By NQOBANI NDLOVU
BULAWAYO City Council (BCC) is on a collision course with ratepayers amid revelations that it is sending estimated water bills as it does not have manpower to conduct physical meter readings.
The local authority has been hit by manpower shortages, resulting in failure to provide other services.
Council was recently given the greenlight to recruit 400 additional workers after the 2010 freeze on recruitment by the Local Government ministry.
In 2010, the government through section 313 of the Urban Councils Act declared that no local authority would engage employees without written permission of the minister.
A council report on billing and debt collection revealed that the local authority was sending estimated water bills to residents.
“It will be recalled that the council has been estimating water consumption charges as a result of staff constraints,” the report read in part.

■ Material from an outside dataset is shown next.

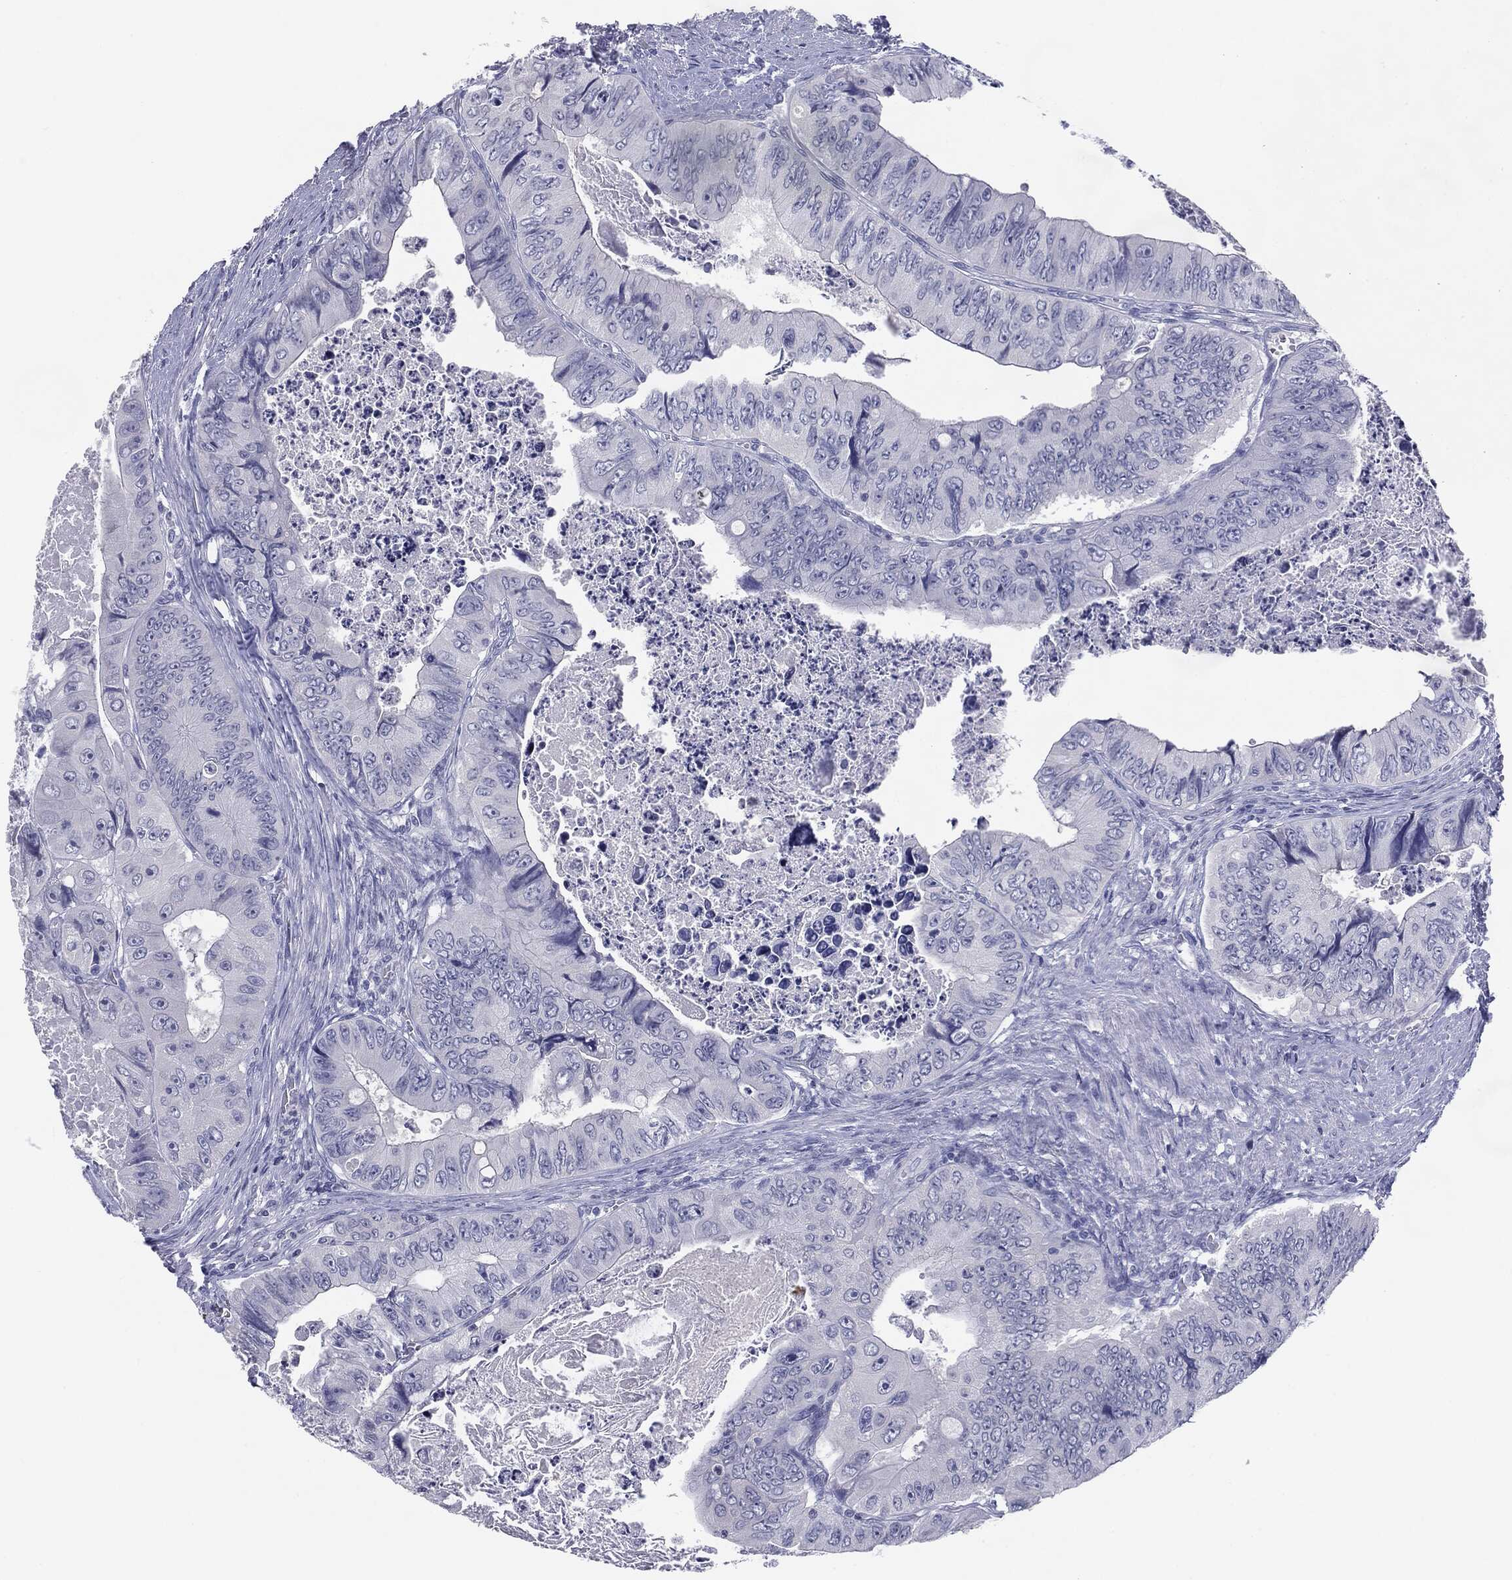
{"staining": {"intensity": "negative", "quantity": "none", "location": "none"}, "tissue": "colorectal cancer", "cell_type": "Tumor cells", "image_type": "cancer", "snomed": [{"axis": "morphology", "description": "Adenocarcinoma, NOS"}, {"axis": "topography", "description": "Colon"}], "caption": "Protein analysis of colorectal adenocarcinoma exhibits no significant positivity in tumor cells.", "gene": "SERPINB4", "patient": {"sex": "female", "age": 84}}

“For the month of May 2021, six (6) districts were read and billed with actual readings, that is district 10 (North western), district 12 (Bellevue), district 17 (Richmond areas), district 24 (central business district), district 55 (Lobengula) and district 58 (Tshabalala) while the rest of the city was estimated.
“… whereas the billed income from January to May 2021 totalled $2,1 billion, receipts were only $1,01 billion; being a collection efficiency of 48% against current billing.

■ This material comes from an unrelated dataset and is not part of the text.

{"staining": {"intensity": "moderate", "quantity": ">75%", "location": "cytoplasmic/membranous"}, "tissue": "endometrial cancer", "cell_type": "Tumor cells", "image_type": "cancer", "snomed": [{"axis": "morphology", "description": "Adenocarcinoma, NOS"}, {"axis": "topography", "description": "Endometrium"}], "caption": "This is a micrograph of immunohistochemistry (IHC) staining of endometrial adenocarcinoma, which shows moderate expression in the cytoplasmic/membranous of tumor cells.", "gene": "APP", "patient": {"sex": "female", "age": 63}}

“The debtors figure as at the end of April 2021 was $1,6 billion and as at the end of May 2021 is at $1,8 billion.”
However, residents are not happy about the estimated water bills.
Khumbulani Maphosa, co-ordinator of Matabeleland Institute for Human Rights, condemned BCC for issuing out estimated bills.
“We have maintained that as long as the council is not able to go and read meters physically, it does not have the moral ground to disconnect people. That is the first thing because you are disconnecting people based on what?” Maphosa asked.
Bulawayo Residents Association chairperson Winos Dube said: “It has always been a bone of contention between council and ratepayers because disconnecting water supplies on estimated bills is inhumane.”
Council at one time threatened to name and shame defaulters in various suburbs.
In February, council unveiled a credit control and debt collection policy that sought to maintain predictable cashflows and allow for improved management of debtors, among others.